Great Minds Ride a Bike
I offered to return someone’s bike to the rental shop in Newport, Rhode Island yesterday as a favour, only to arrive to a closed shop. I ended up on a serendipitous cycling tour of Newport as a result. I rarely cycle at home and have always been too afraid to cycle around Dublin city but have now decided to reconsider my stance.
According to a study published by the British Medical Journal in April of this year, cycling to work may lengthen lifespan. It is linked to a substantial reduction in the risk of developing and dying from cancer or heart disease.
A research group from the University of Glasgow analysed data from over a quarter of a million people from the U.K.’s Biobank.
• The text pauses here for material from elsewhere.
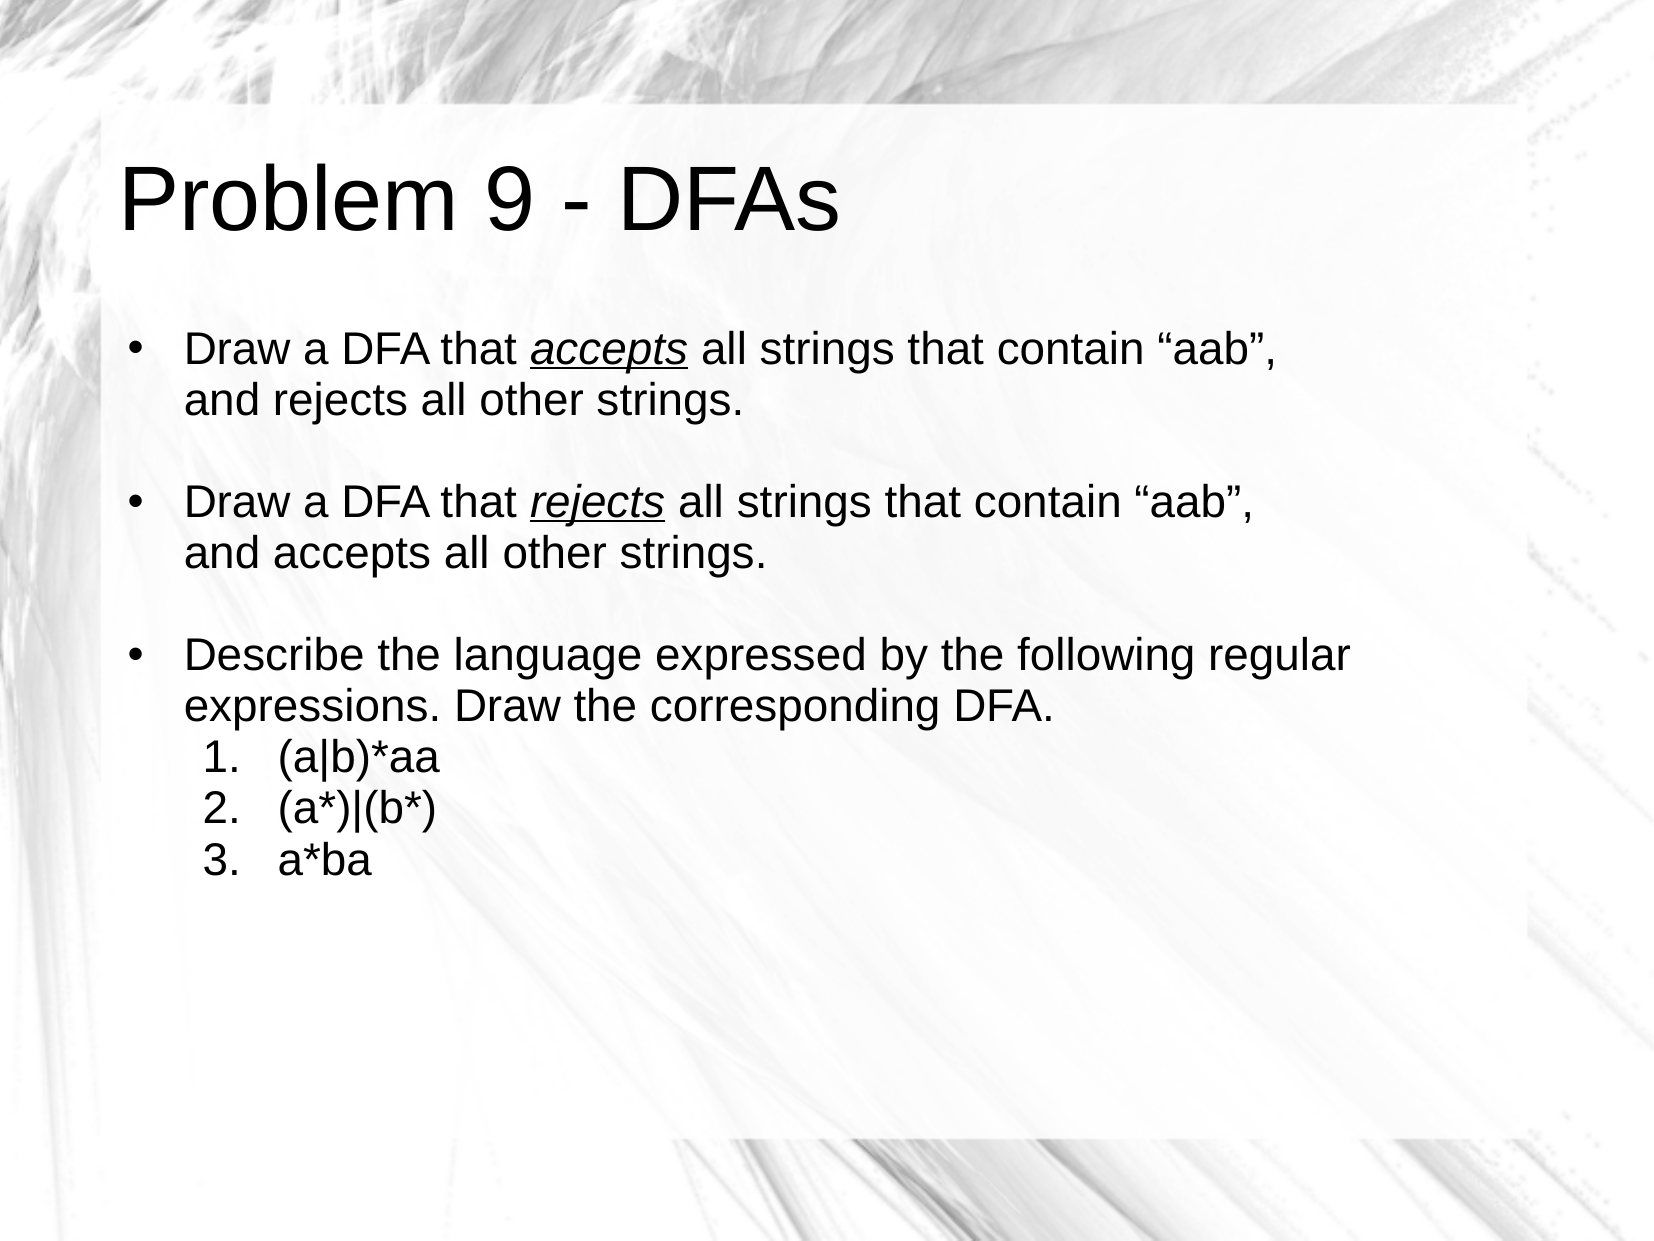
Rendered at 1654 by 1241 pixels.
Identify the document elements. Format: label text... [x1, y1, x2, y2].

Over the course of 5 years, new cases of heart attacks, cancer and deaths were studied and then “related to their mode of commuting”.
According to Glasgow University’s Professor of Cardiometabolic Health, Jason Gill, “those who cycled the full length of their commute had an over 40% lower risk of heart disease, cancer and overall mortality over the 5 years of follow-up”.
While walking was also associated with a lower risk of cardiovascular disease, the risk of cancer-related death appeared to be no lower than in those who commuted by car or public transport.
To be fair, this could be because walkers typically commute shorter distances than cyclists and walking is generally undertaken at a lower level of intensity.
In addition, as with the interpretation of all studies of this ilk, the difference between association and causation must be borne in mind. Association is the existence of a link between two phenomena, demonstrated by one tending to vary according to variations in the other. In this instance, the results may be attributable to the healthier lifestyles of cyclists in general. On the other hand, causation is a special case of association, where changes in one phenomenon directly cause changes in another.
But hey, even if it is mere association, I’ll opt to be healthy by association any day!